Collection entries:

•••••

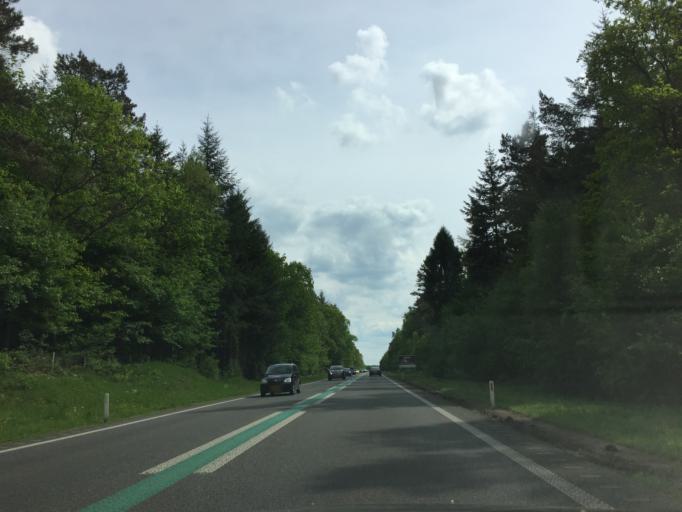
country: NL
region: Drenthe
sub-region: Gemeente Borger-Odoorn
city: Borger
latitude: 52.9596
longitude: 6.7807
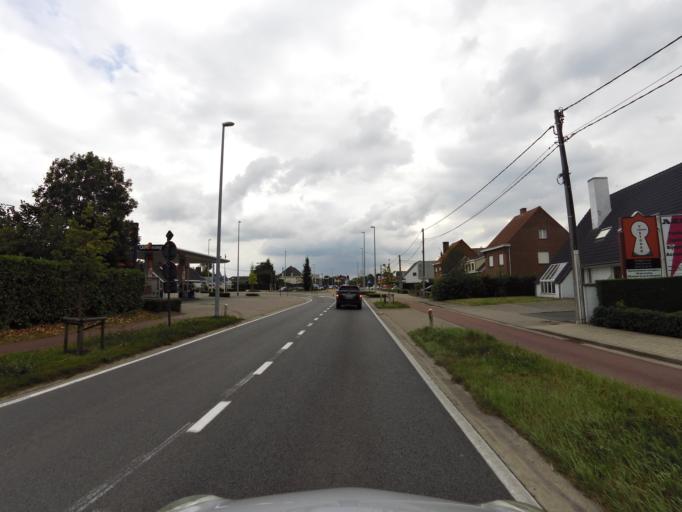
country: BE
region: Flanders
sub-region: Provincie West-Vlaanderen
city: Torhout
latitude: 51.0524
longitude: 3.1038
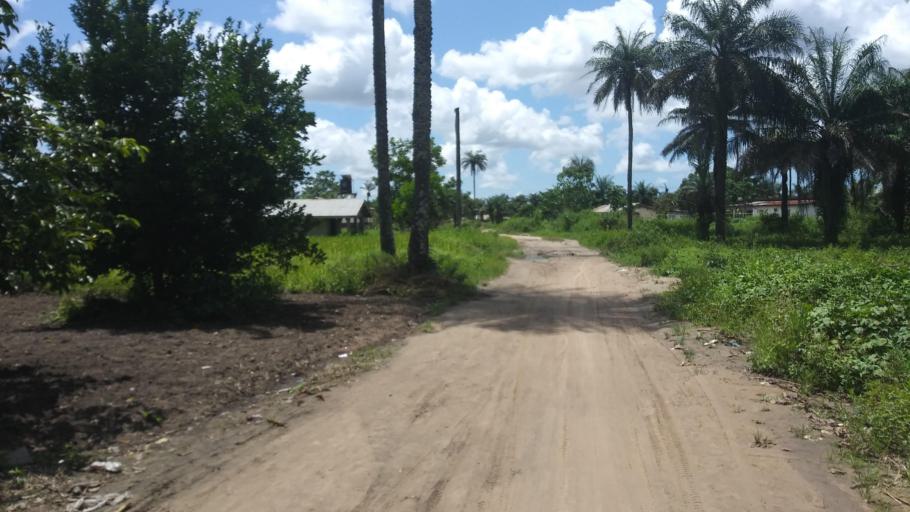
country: SL
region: Northern Province
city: Makeni
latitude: 8.8757
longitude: -11.9945
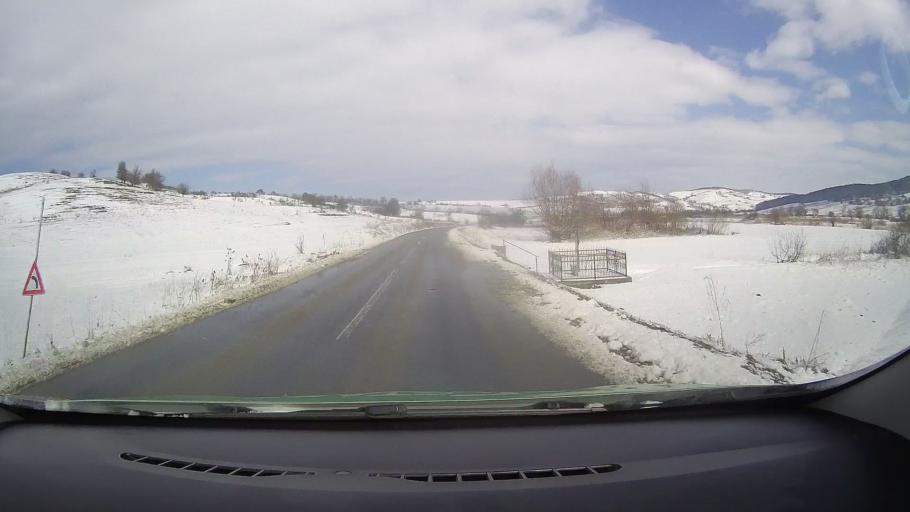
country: RO
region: Sibiu
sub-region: Comuna Altina
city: Altina
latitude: 45.9574
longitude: 24.4542
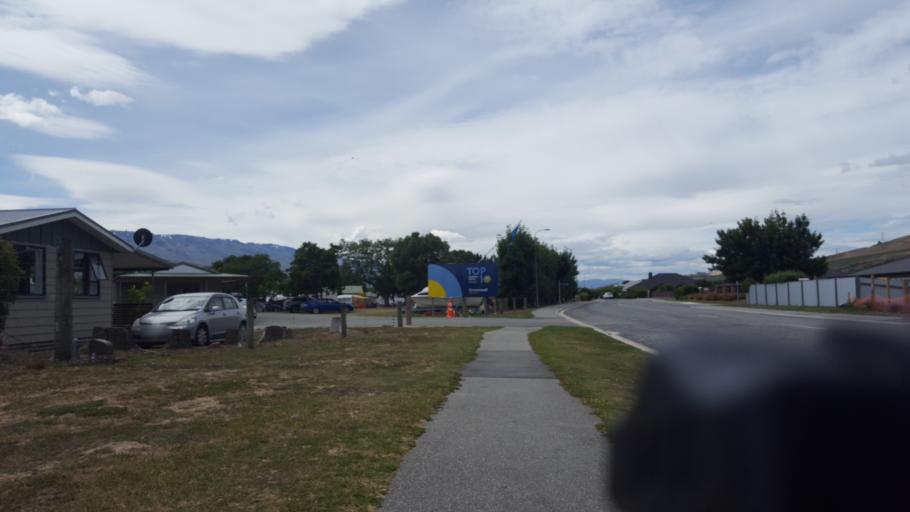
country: NZ
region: Otago
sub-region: Queenstown-Lakes District
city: Wanaka
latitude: -45.0406
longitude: 169.2146
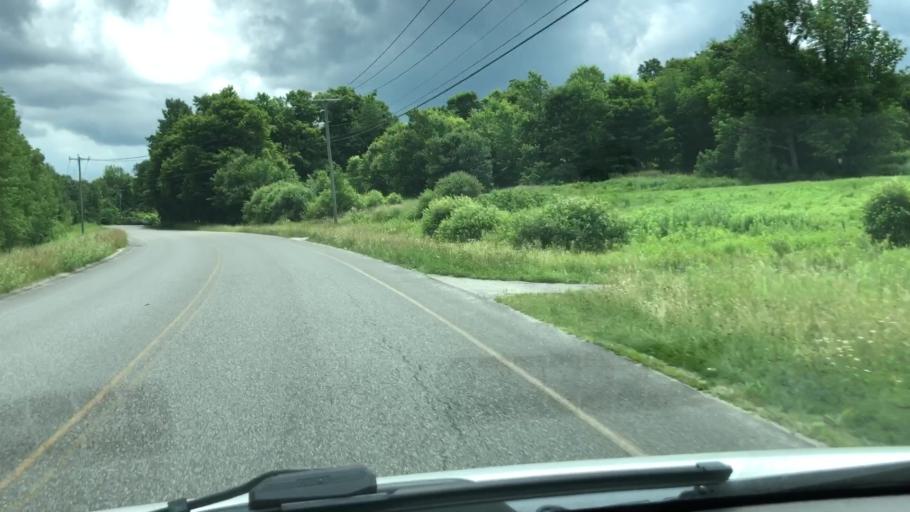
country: US
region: Massachusetts
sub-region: Berkshire County
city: Adams
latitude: 42.5439
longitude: -73.0532
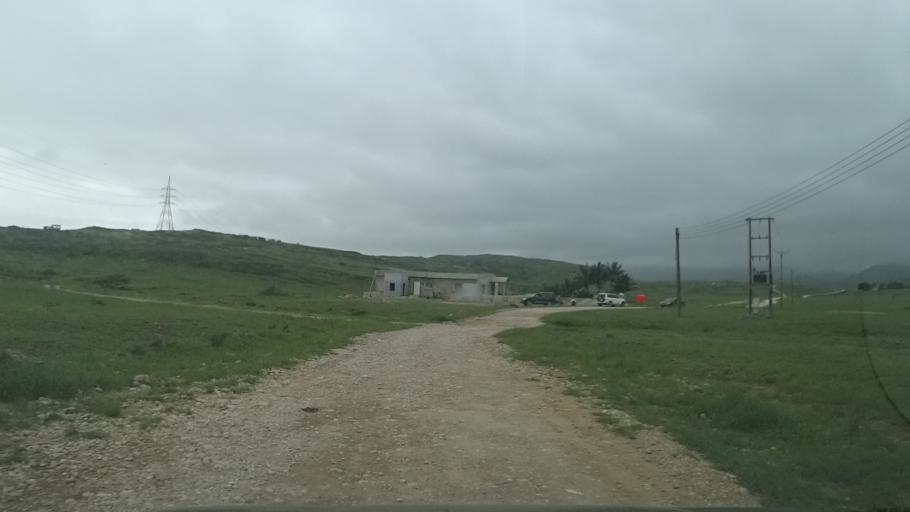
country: OM
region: Zufar
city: Salalah
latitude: 17.1130
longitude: 54.2346
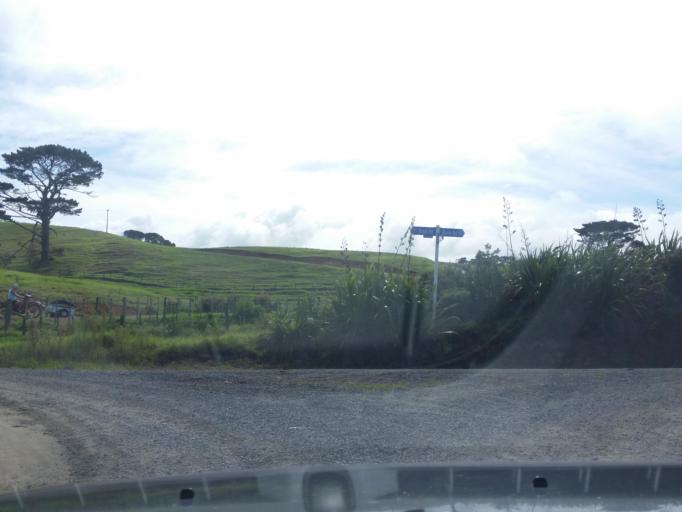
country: NZ
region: Northland
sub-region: Kaipara District
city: Dargaville
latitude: -35.9195
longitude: 173.7367
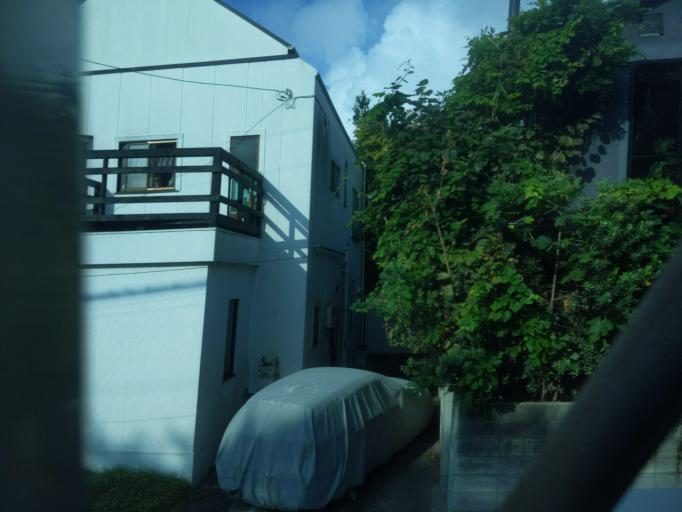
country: JP
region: Tokyo
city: Musashino
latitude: 35.6951
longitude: 139.5857
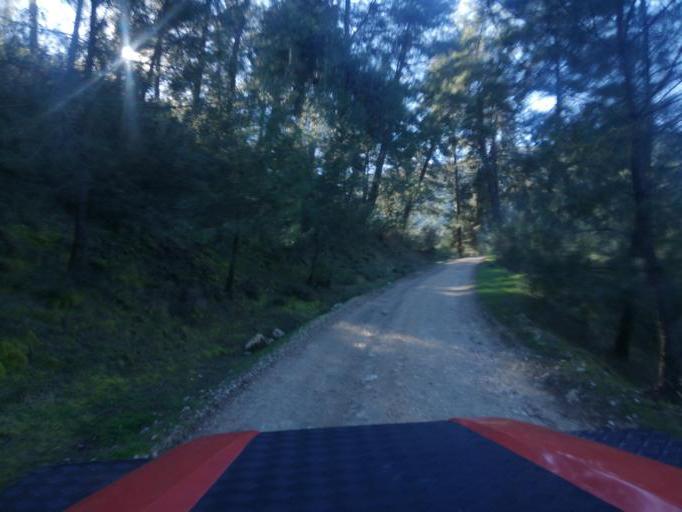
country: TR
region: Antalya
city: Kas
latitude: 36.2975
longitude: 29.6879
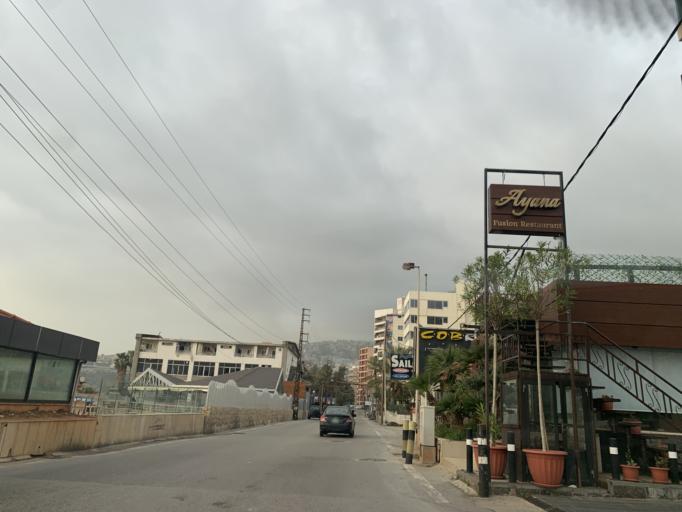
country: LB
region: Mont-Liban
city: Djounie
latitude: 34.0009
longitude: 35.6445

•••••

> **Set problem**: Rewrite all of the records above, changing "city" to "town" and keeping everything else the same. Omit the pictures from your answer.

> **Expected answer**:
country: NL
region: Drenthe
sub-region: Gemeente Borger-Odoorn
town: Borger
latitude: 52.9596
longitude: 6.7807
country: BE
region: Flanders
sub-region: Provincie West-Vlaanderen
town: Torhout
latitude: 51.0524
longitude: 3.1038
country: SL
region: Northern Province
town: Makeni
latitude: 8.8757
longitude: -11.9945
country: RO
region: Sibiu
sub-region: Comuna Altina
town: Altina
latitude: 45.9574
longitude: 24.4542
country: NZ
region: Otago
sub-region: Queenstown-Lakes District
town: Wanaka
latitude: -45.0406
longitude: 169.2146
country: US
region: Massachusetts
sub-region: Berkshire County
town: Adams
latitude: 42.5439
longitude: -73.0532
country: OM
region: Zufar
town: Salalah
latitude: 17.1130
longitude: 54.2346
country: NZ
region: Northland
sub-region: Kaipara District
town: Dargaville
latitude: -35.9195
longitude: 173.7367
country: JP
region: Tokyo
town: Musashino
latitude: 35.6951
longitude: 139.5857
country: TR
region: Antalya
town: Kas
latitude: 36.2975
longitude: 29.6879
country: LB
region: Mont-Liban
town: Djounie
latitude: 34.0009
longitude: 35.6445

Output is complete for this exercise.